In the meantime, I caught The Red Shoes and I should apologize for just dismissing this as a chick flick or for dancers only. This is also for those who love film. Fantastic looking print, but the story is more about people, willing to sacrifice pieces of humanity and possibly their life to feed an addiction to make art. Well, not just art, but art at the highest quality. This just happens to take place in the ballet world. Interesting to see the most interesting character was the impresario who happens to be a rich cold fish. Also interesting to see the male dancers here smaller than what I'm used to seeing at ABT. Also, I wouldn't call the ballerinas in ABT anorexic, but let's just say the ballerinas in The Red Shoes look like they at least eaten a meal. Ah, different times. Anyway, you still have two days and nights to catch this print at the Forum, and if you haven't by now, I hope you catch it now. So let's go with the list:

2001: A SPACE ODYSSEY- Thurs Nov 19 at 7:30- Queens Theater in the Park- The last of AMMI's series of classic films for the fall at Queens Theater in the Park. Take the 7 to the old Shea Stadium stop (I have no idea if there will be a shuttle bus or not) or try to park somewhere near QTITP, the U.S. Open, or the Hall of Science and walk over. And if you do that, you'll see a digital projection of one of my all time favorite films. I've brought this up before, so I won't go into this further.

> REQUIREMENT 1
According to the film post, at which venue can the print of The Red Shoes still be seen?
The rows that follow are unrelated to the film post above.

> LISTED ENTRIES
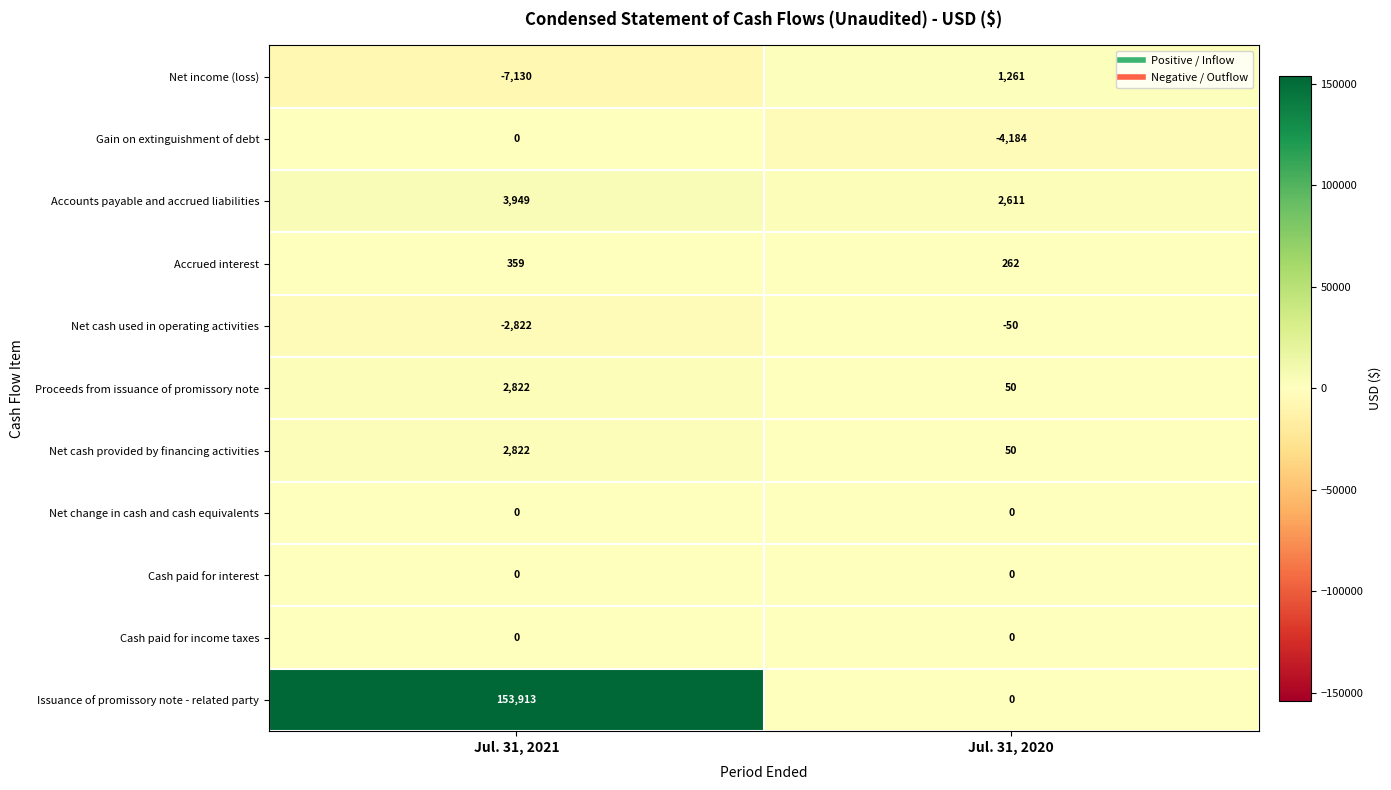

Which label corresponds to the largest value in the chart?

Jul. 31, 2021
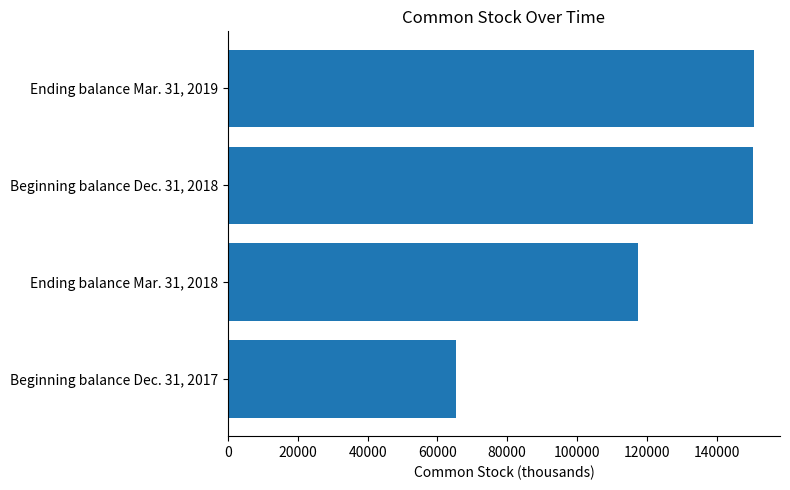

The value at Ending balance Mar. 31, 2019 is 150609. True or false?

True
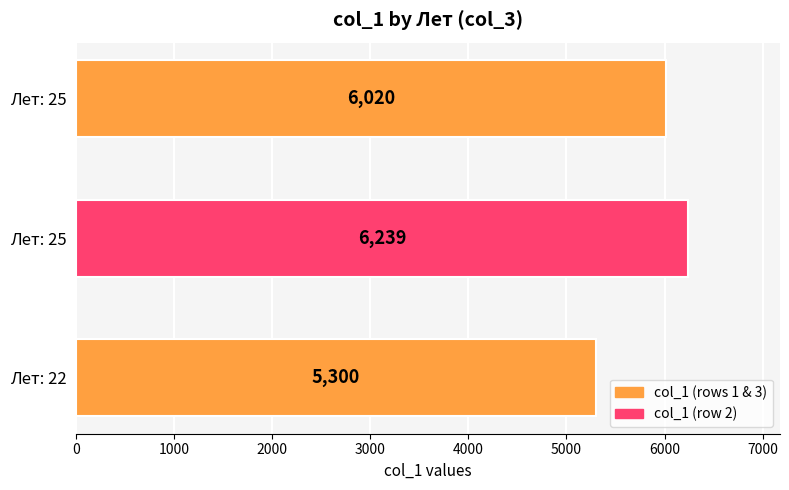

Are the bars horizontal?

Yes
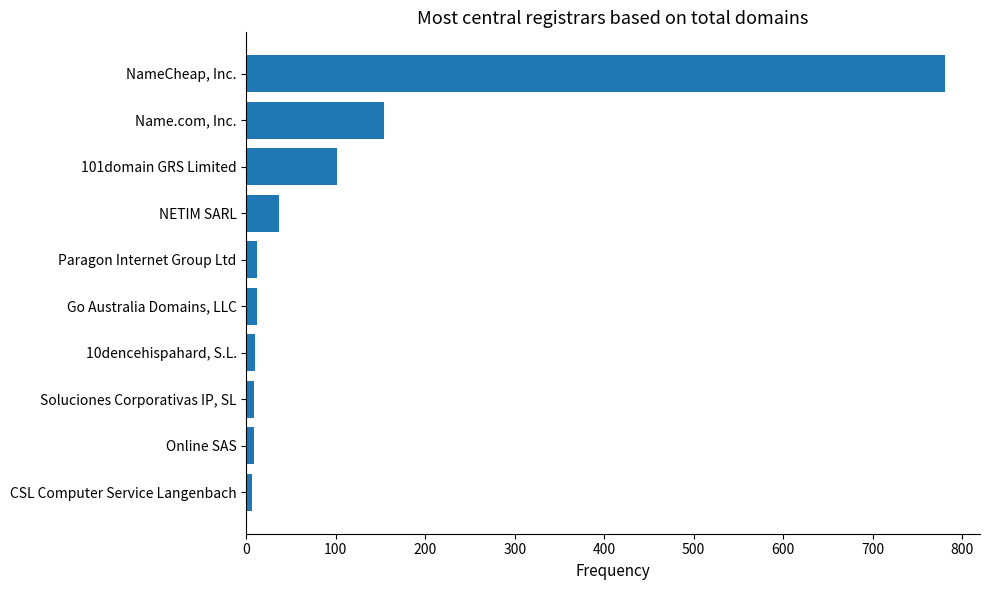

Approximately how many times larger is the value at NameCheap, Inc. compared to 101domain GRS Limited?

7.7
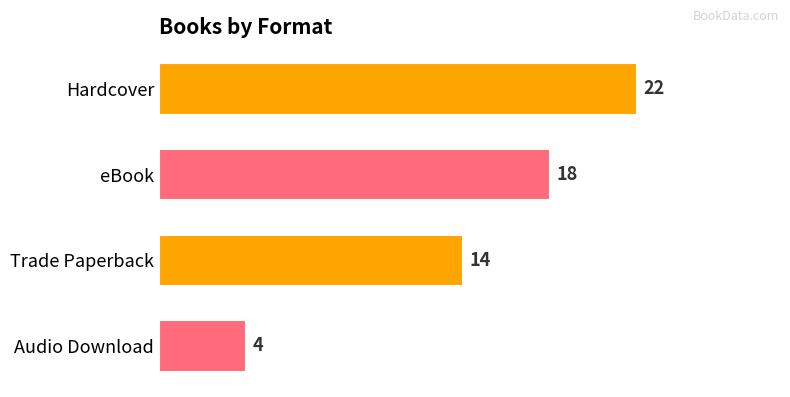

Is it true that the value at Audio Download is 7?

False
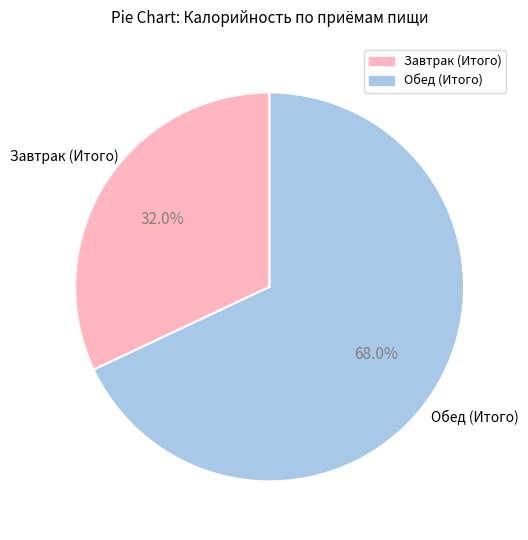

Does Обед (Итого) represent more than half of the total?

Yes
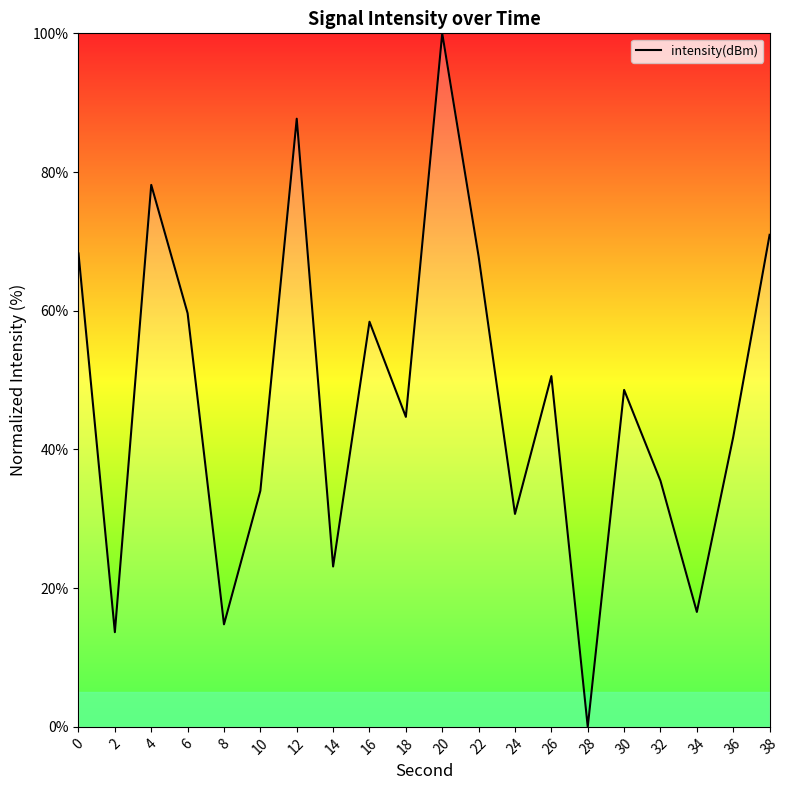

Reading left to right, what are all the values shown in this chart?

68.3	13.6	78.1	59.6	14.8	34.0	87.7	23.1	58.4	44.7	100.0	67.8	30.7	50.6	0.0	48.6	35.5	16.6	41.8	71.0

> REQUIREMENT 2
Render the rows from the line with "Reading left to" through the end of the rows as a JSON list of strings, one string per line, leaving out blank lines.

> EXPECTED OUTPUT 1
The Forum

> EXPECTED OUTPUT 2
[
  "Reading left to right, what are all the values shown in this chart?",
  "68.3\t13.6\t78.1\t59.6\t14.8\t34.0\t87.7\t23.1\t58.4\t44.7\t100.0\t67.8\t30.7\t50.6\t0.0\t48.6\t35.5\t16.6\t41.8\t71.0"
]